[Records to use]

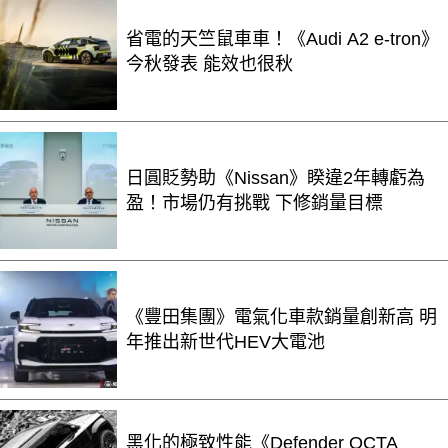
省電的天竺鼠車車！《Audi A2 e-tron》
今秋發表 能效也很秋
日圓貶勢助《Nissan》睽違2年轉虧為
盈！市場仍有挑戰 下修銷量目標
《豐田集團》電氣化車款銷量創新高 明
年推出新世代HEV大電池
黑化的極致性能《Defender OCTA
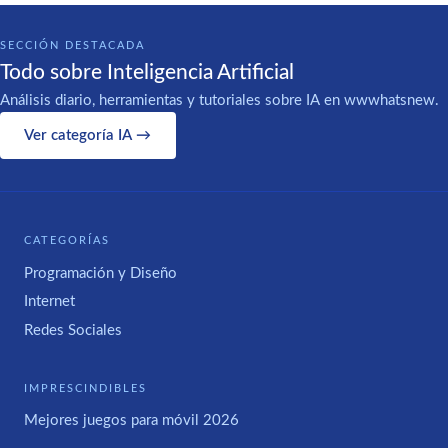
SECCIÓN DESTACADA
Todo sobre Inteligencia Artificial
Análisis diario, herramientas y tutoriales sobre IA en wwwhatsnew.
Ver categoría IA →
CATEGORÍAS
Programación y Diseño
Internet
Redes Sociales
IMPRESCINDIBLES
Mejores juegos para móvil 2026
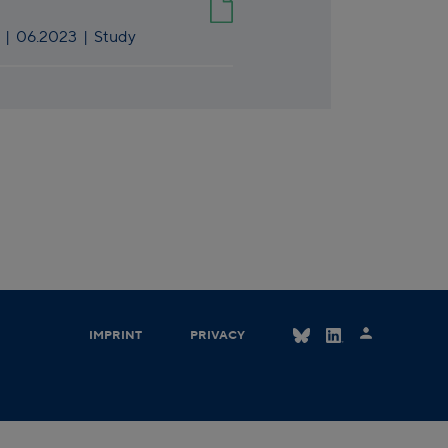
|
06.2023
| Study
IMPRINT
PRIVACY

* * *

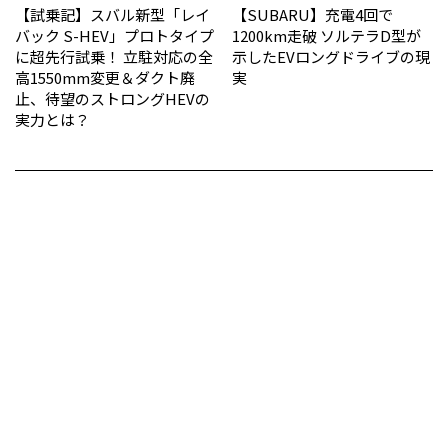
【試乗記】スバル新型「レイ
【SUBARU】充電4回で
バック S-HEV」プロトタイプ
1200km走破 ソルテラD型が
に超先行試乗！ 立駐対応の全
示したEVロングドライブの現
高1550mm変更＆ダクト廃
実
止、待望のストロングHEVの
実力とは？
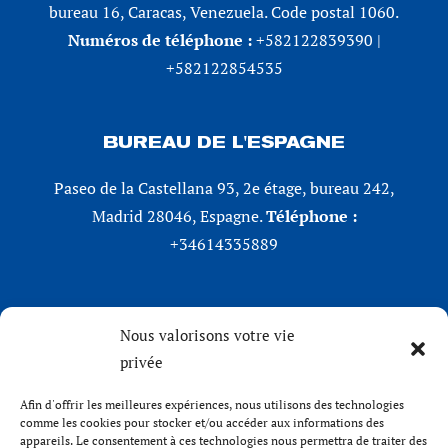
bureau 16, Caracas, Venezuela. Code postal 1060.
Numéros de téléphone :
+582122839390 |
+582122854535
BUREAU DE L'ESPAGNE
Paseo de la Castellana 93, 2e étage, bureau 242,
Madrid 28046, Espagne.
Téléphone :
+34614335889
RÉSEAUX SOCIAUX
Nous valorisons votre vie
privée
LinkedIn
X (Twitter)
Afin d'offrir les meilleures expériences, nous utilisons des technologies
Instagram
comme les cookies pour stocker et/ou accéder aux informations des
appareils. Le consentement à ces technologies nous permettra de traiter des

---

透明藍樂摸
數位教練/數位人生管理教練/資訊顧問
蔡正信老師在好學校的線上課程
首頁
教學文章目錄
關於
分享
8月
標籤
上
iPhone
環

[What the task asks]
Please format the records as a JSON list of strings, one string per line with blank lines omitted, starting at the line that contains "bureau 16, Caracas, Venezuela." and ending after the line that contains "appareils. Le consentement".

[Exercise response]
[
  "bureau 16, Caracas, Venezuela. Code postal 1060.",
  "Numéros de téléphone :",
  "+582122839390 |",
  "+582122854535",
  "BUREAU DE L'ESPAGNE",
  "Paseo de la Castellana 93, 2e étage, bureau 242,",
  "Madrid 28046, Espagne.",
  "Téléphone :",
  "+34614335889",
  "RÉSEAUX SOCIAUX",
  "Nous valorisons votre vie",
  "privée",
  "LinkedIn",
  "X (Twitter)",
  "Afin d'offrir les meilleures expériences, nous utilisons des technologies",
  "Instagram",
  "comme les cookies pour stocker et/ou accéder aux informations des",
  "appareils. Le consentement à ces technologies nous permettra de traiter des"
]